5.9 Politics: The Emergence of Strong States

While the city-states of northern Italy were enjoying the height of their prosperity in the fourteenth and fifteenth centuries, northern and western Europe was divided between a large number of fairly small principalities, church lands, free cities, and weak kingdoms. As previously described, the medieval system of monarchy was one in which kings were really just the first among nobles; their power was based primarily on the lands they owned through their family dynasty, not on the taxes or deference they extracted from other nobles or commoners. In many cases, powerful nobles could field personal armies that were as large as those of the king, especially since armies were almost always a combination of loyal knights on horseback, supplemented by peasant levies and mercenaries. Standing armies were almost nonexistent and wars tended to be fairly limited in scale as a result.

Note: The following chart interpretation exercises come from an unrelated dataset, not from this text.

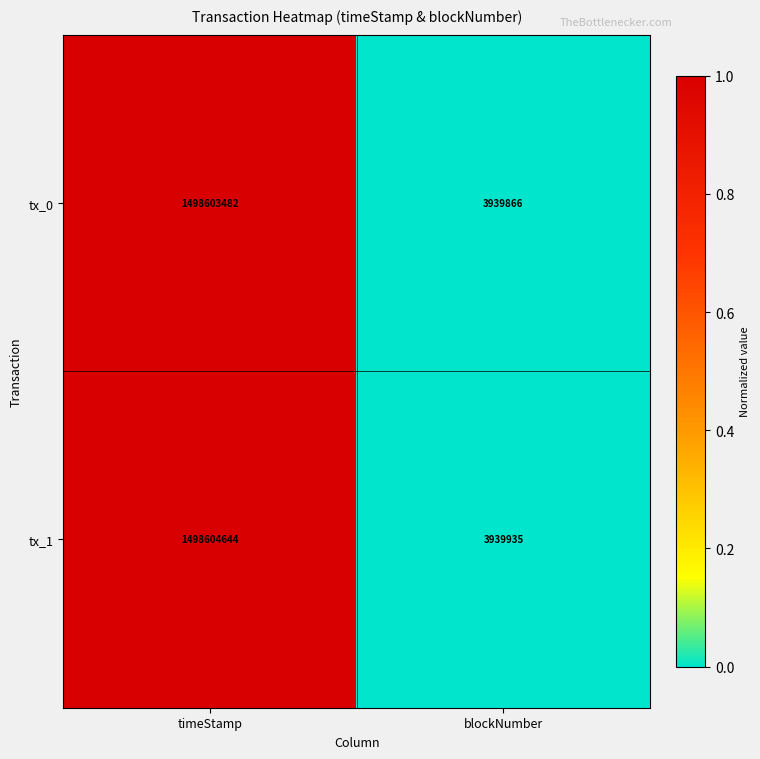

At which label does tx_1 reach its minimum?

blockNumber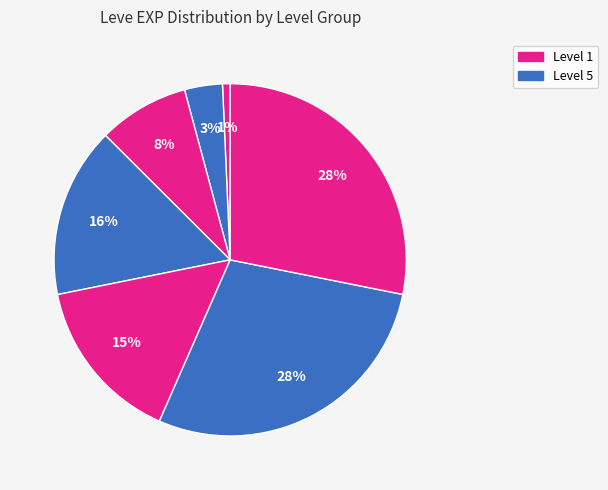

How many slices are in this pie chart?

7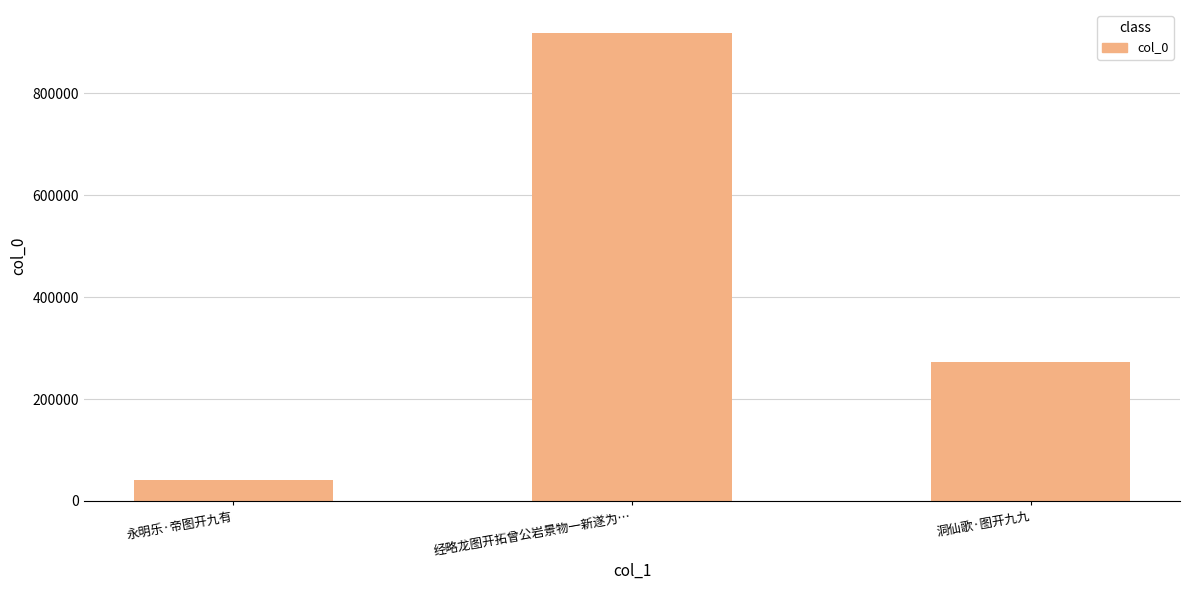

Reading left to right, what are all the values shown in this chart?

永明乐·帝图开九有=40655	经略龙图开拓曾公岩景物一新遂为…=917664	洞仙歌·图开九九=272586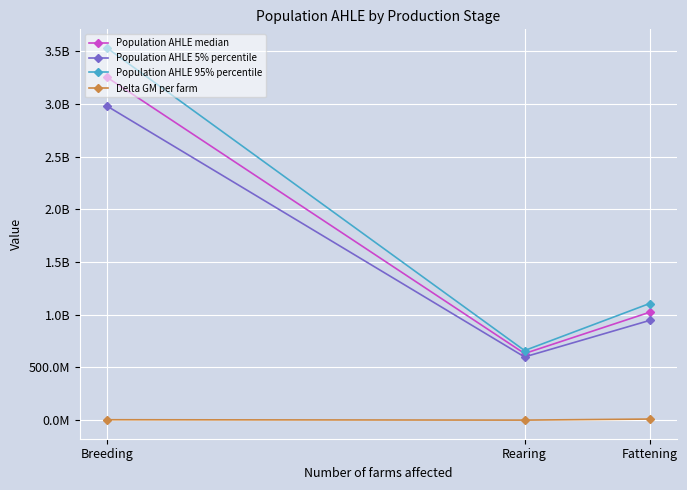

Does the chart have visible grid lines?

Yes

During the late medieval and Renaissance periods, however, monarchs began to wield more power and influence. The long-term pattern from about 1350 – 1500 was for the largest monarchies to expand their territory and wealth, which allowed them to fund better armies, which led to more expansion. In the process, smaller states were often absorbed or at least forced to do the bidding of larger ones; this is true of the Italian city-states and formerly independent kingdoms like Burgundy in eastern France.

The Gunpowder Revolution

Monarchs had always tied their identity to war. Political loyalty was to the king one served, not the territory in which one lived. Likewise, territories were won through war or marriage, so they did not necessarily make sense on a map. Kings not only fought wars to glorify their line and to seize territory, but they had nobles who egged them on since war was also fought for booty. Kings and nobles alike trained in war constantly, organized and fought in tournaments, and were absolute fanatics about hunting.

By about 1450, military technology changed significantly. The basis of this change can be summed up in a single word: gunpowder. First developed in China, but first used militarily in the Middle East, gunpowder arrived in Europe in the fourteenth century. By the fifteenth century it was increasingly widespread in war. Early gunpowder weapons were ridiculously inaccurate and dangerous by later standards – they frequently exploded, they were grossly inaccurate, and they took a long time to reload. They were also, however, both lethal and relatively easy to use. It was easy to train men to use gunpowder weapons, and those weapons could easily kill a knight who had spent his entire life training to fight. Thus, by the later part of the fifteenth century, wars were simply fought differently than they had been in the Middle Ages. There was still the symbolic core of the king and his elite noble knights on horseback, but the actually tactical utility of cavalry charges started to fade.

Another change in military technology was the emergence of cannons, which completely undermined the efficacy of castles. The ability to build, maintain, and operate cannons required advanced metallurgy and engineering, which in turn required highly skilled technicians. The result of the artillery revolution was that fortresses and walls had to be redesigned and rebuilt quite literally from the ground up, a hugely expensive undertaking that forced monarchs and nobles to seek new sources of revenue.

Financial Revolution

Gunpowder inaugurated a long-term change in how wars were fought. In the process, states found themselves forced to come up with enormous amounts of revenue to cover the costs of guns, mercenaries, and new fortifications. This undertaking was extremely expensive. Even the larger kingdoms like France were constantly in need of additional sources of wealth, leading to new taxes to keep revenue flowing in. Royal governments also turned to officials drawn from the towns and cities, men whose education came to resemble that of the humanist schools and tutors of Italy. Humanism thus arrived from Italy via the staffing of royal offices, ultimately in service of war. It is also worth noting that most of these new royal officials were not of noble birth; they were often from mercantile families. The practical nature of humanistic education ensured that this new generation of bureaucrats was more efficient and effective than ever before. Likewise, whereas members of the nobility believed that they owned their titles and authority, royal officials did not – they were dependent on their respective kings. Kings could not fire their nobles, but they could fire their officials. Thus, this new breed of educated bureaucrat had to be good at their jobs, as they had no titles to fall back on. The major effort of the new royal officials was expanding the crown’s reach. They targeted both the nobles and, especially, the Church, which was the largest and richest institution in Europe.

The very idea of the right of a government, in this case that of the king, to levy taxes that were applicable to the entire territory under its control dates from this period. Starting in the fourteenth century, the kingdoms of Europe started levying taxes on both commodities, like salt, that were needed by everyone, and on people just for being there (a head tax or a hearth tax). The medieval idea had been that the king was supposed to live on the revenues from his own estates; it was the new monarchies of the Renaissance period that successfully promoted the view that kings had the right to levy taxes across the board. Nowhere did kings succeed in simply levying taxes without having to make concessions to their subjects. Different forms of representative bodies from the nobility, the Church, and the cities usually had the right to approve new taxes; kings were able to secure approval by rewarding loyalty with additional titles, gifts, land, and promises of no future changes to taxation. An institution of this type was the English Parliament, which strongly asserted its control over taxation, a role played in France by several different parlements distributed across the kingdom.